Photomicrographs showing FosB/ΔFosB labeling in prelimbic cortex from representative handled and stressed rats 3 or 14 days after the last exposure. Handled control rat (A) 3 and 14 (B) 14 days after handling; stressed rat (C) 3 and (D) 14 days after the last stress exposure. The number of FosB/ΔFosB profiles in the prelimbic cortical region significantly increased after exposure to repeated social defeat stress.

Fig. 5

Photomicrographs showing FosB/ΔFosB labeling in NAc shell from representative handled control and repeated social defeat stress rats 3 and 14 days after the last exposure. (A) – Handled control rat (A) 3 and 14 (B) 14 days after handling;stressed rat (C) 3 and (D) 14 days after the last stress exposure.
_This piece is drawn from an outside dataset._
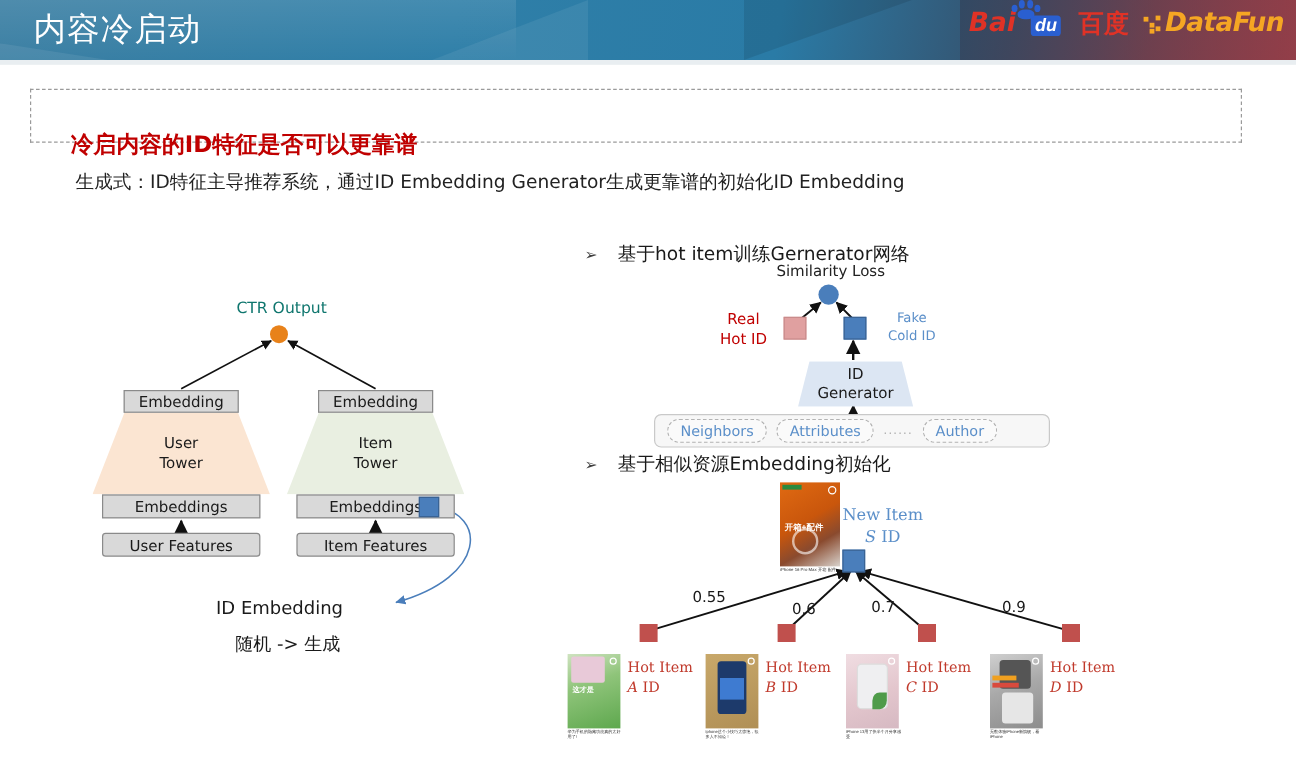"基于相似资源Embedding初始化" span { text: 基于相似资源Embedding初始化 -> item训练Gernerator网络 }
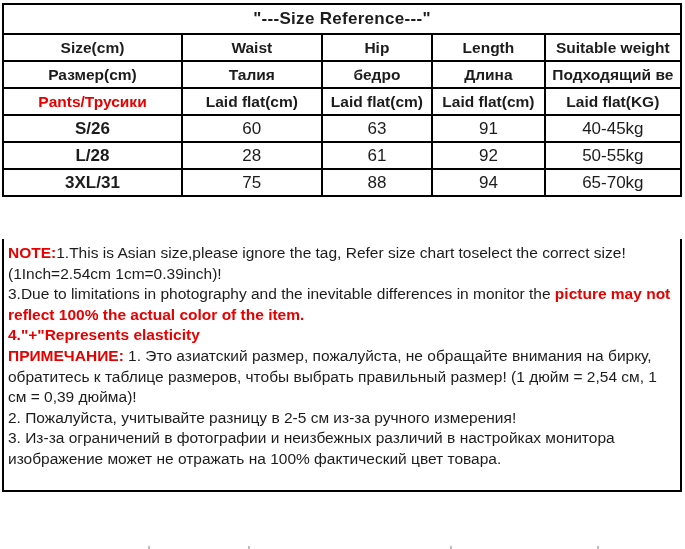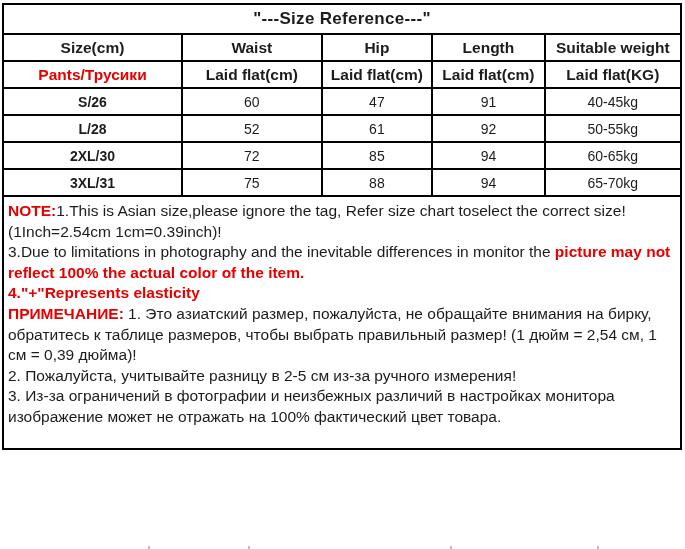"Размер(cm)" tr.head-row { html: none -> <tr> <td>Размер(cm)</td> <td>Талия</td> <td>бедро</td> <td>Длина</td> <td>Подходящий ве</td> </tr> }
The number of FosB/ΔFosB profiles in the NAc shell significantly increased after exposure to repeated social defeat stress. V – lateral ventricle; ac – anterior commissure.

Fig. 6

Time–course of repeated social defeat stress effects on FosB/ΔFosB labeling in medial (Me), central (Ce) and basolateral (BL) regions of amygdala. Repeated social defeat stress significantly increased the number of FosB/ΔFosB-positive neurons in Me (F_1,60 = 92.8; p<0.001) Ce (F_1,60 = 76.18; p<0.001) and BL regions (F_1,60 = 44.48; p<0.001). *p<0.05; ***p<0.001 compared with appropriate control group.

Fig. 7

Effects of intra-VTA saline and DAMGO infusion on number of Fos-positive cells in NAc shell and core regions 7 days after repeated social defeat stress. * − p<0.05 control vs stress: # − p< saline vs DAMGO.

Fig. 8

Effects of intra-VTA saline and DAMGO infusion on number of Fos-positive cells in prelimbic and infralimbic regions of frontal cortex; medial, central and basolateral regions of amygdala 7 days after repeated social defeat stress. * − p<0.05 control vs stress.